▶ _Exercise directions_: Report only the number of lines in the entries below that hold the word "expression".

▶ _Supplied entries_:
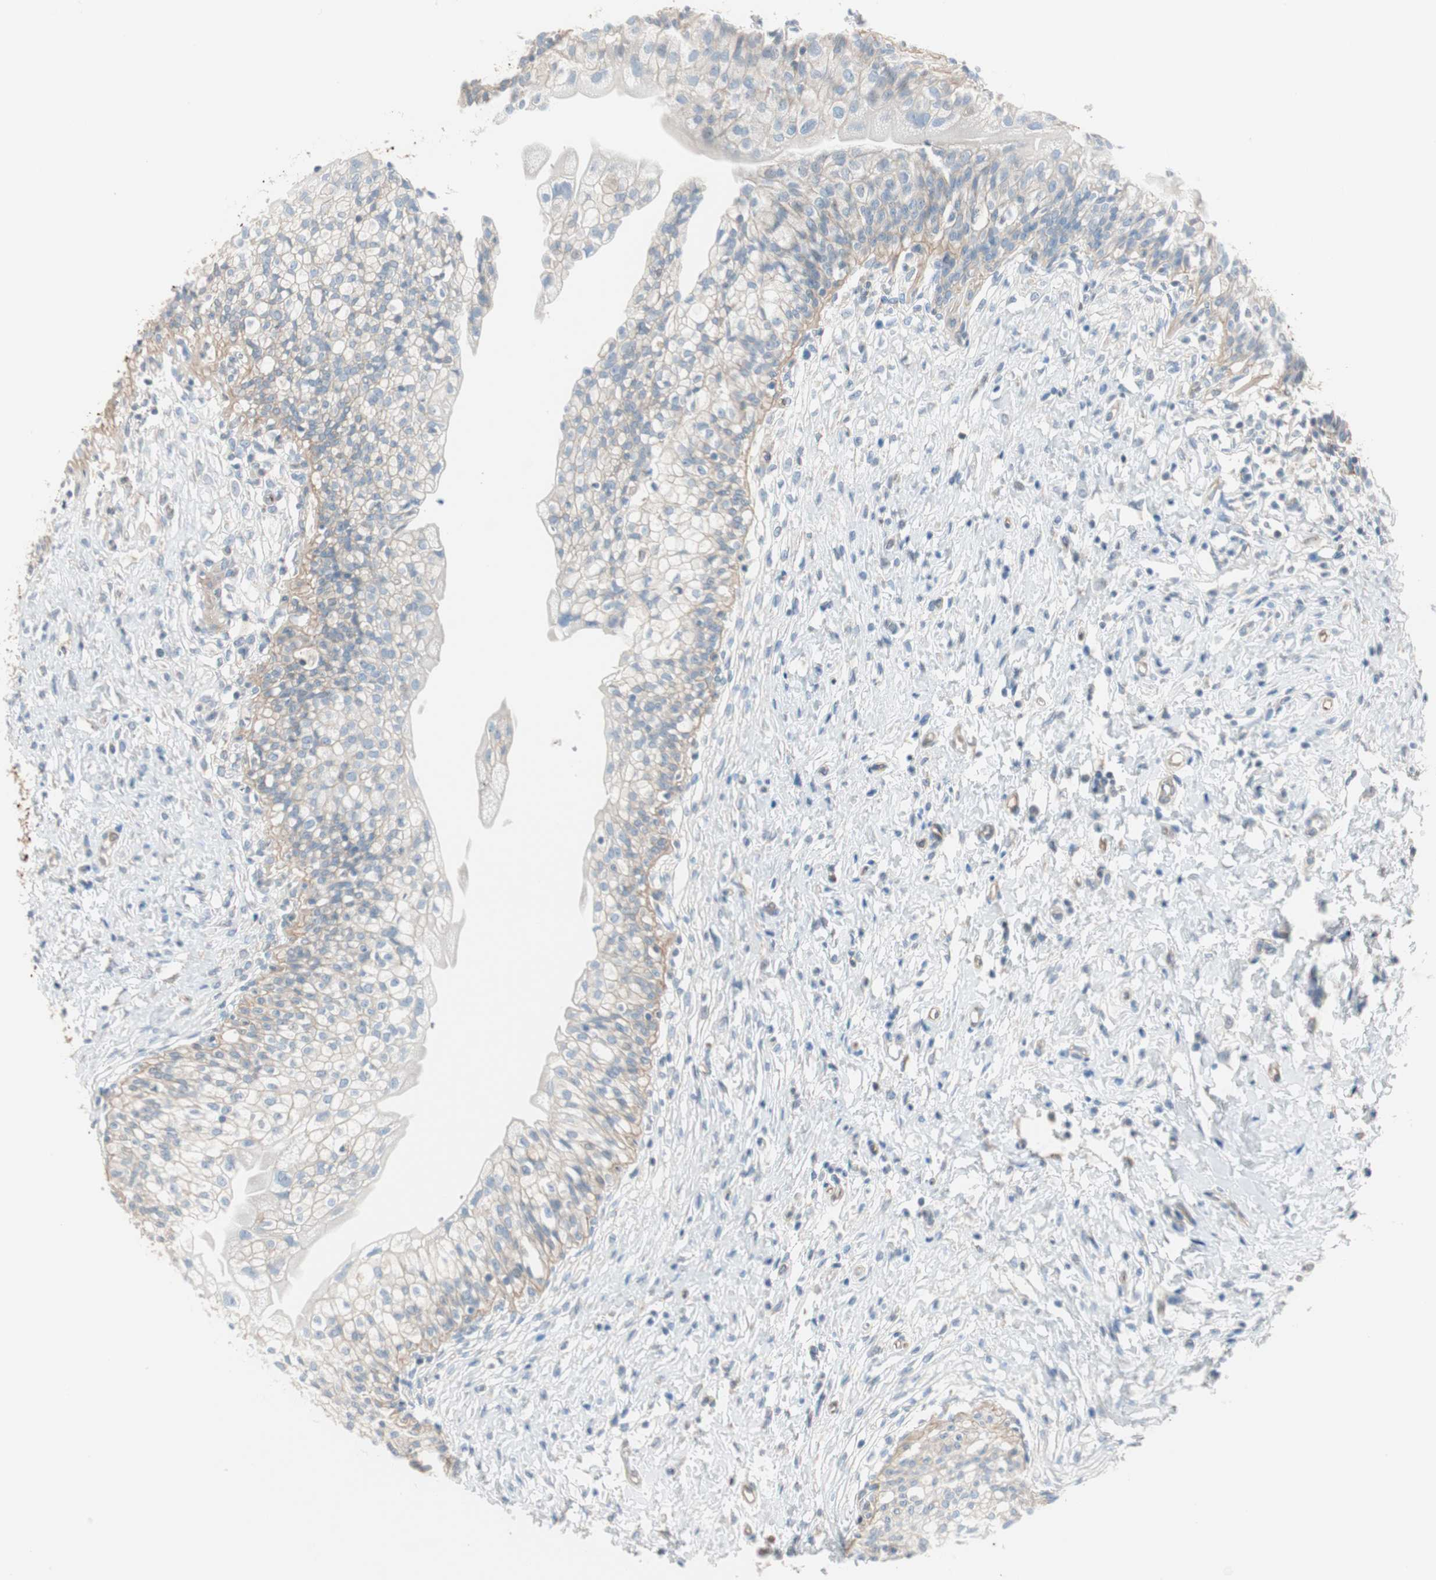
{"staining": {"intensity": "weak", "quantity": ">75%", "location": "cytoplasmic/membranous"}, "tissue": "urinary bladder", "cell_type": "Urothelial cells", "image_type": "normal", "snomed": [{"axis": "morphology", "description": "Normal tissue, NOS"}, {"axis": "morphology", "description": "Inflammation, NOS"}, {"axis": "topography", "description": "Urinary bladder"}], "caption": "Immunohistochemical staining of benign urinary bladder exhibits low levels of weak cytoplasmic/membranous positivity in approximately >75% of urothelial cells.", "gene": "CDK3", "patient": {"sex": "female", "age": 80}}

* * *

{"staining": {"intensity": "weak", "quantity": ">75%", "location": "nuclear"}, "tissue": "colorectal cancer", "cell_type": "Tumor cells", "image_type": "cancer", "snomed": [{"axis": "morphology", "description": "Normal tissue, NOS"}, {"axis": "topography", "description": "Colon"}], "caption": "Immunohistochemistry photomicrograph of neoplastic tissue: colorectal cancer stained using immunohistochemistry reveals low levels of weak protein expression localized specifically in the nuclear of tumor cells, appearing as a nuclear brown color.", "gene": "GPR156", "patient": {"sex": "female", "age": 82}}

* * *

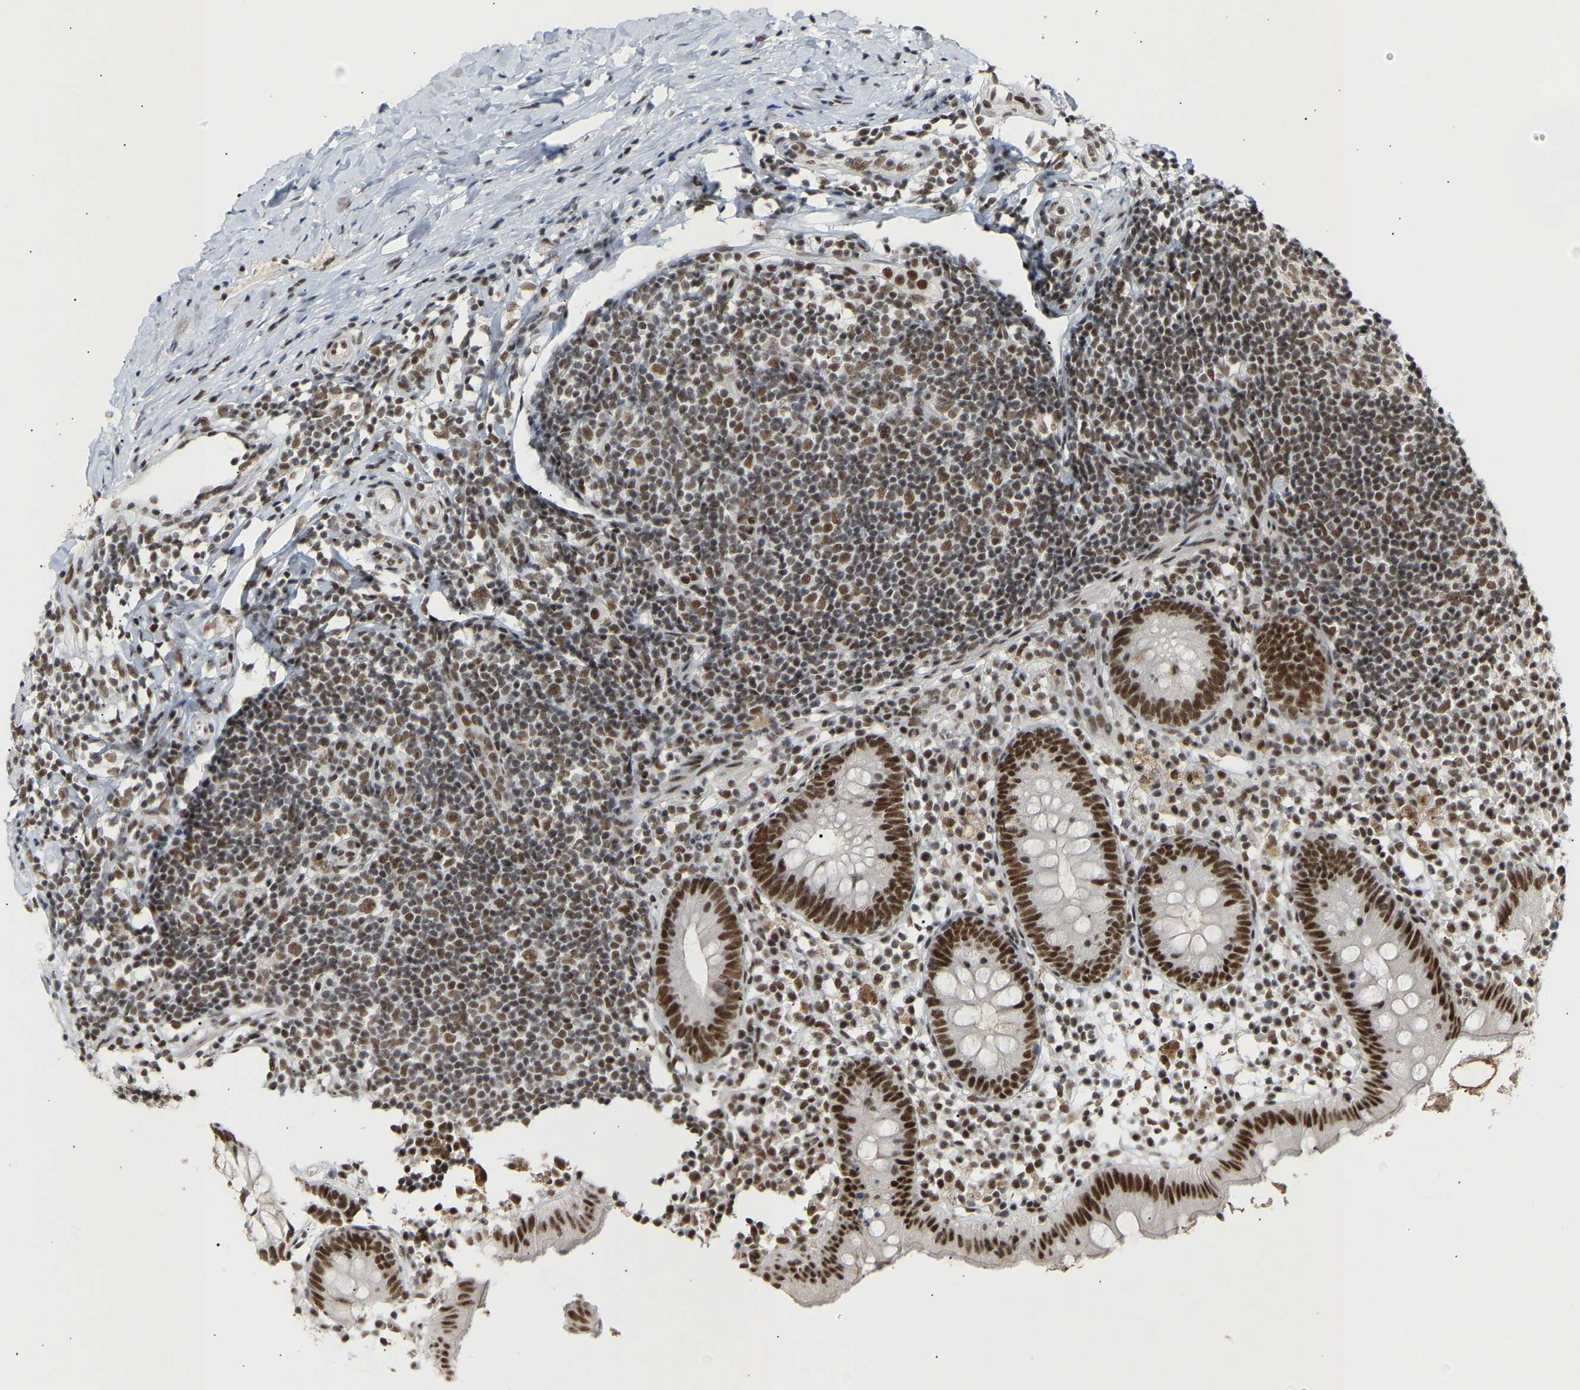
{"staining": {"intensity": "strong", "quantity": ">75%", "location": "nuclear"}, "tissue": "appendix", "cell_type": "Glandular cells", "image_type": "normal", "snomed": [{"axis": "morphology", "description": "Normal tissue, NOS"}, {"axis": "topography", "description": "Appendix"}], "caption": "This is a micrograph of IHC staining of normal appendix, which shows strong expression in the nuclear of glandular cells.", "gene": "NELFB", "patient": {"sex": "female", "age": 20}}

▶ _Response_: 2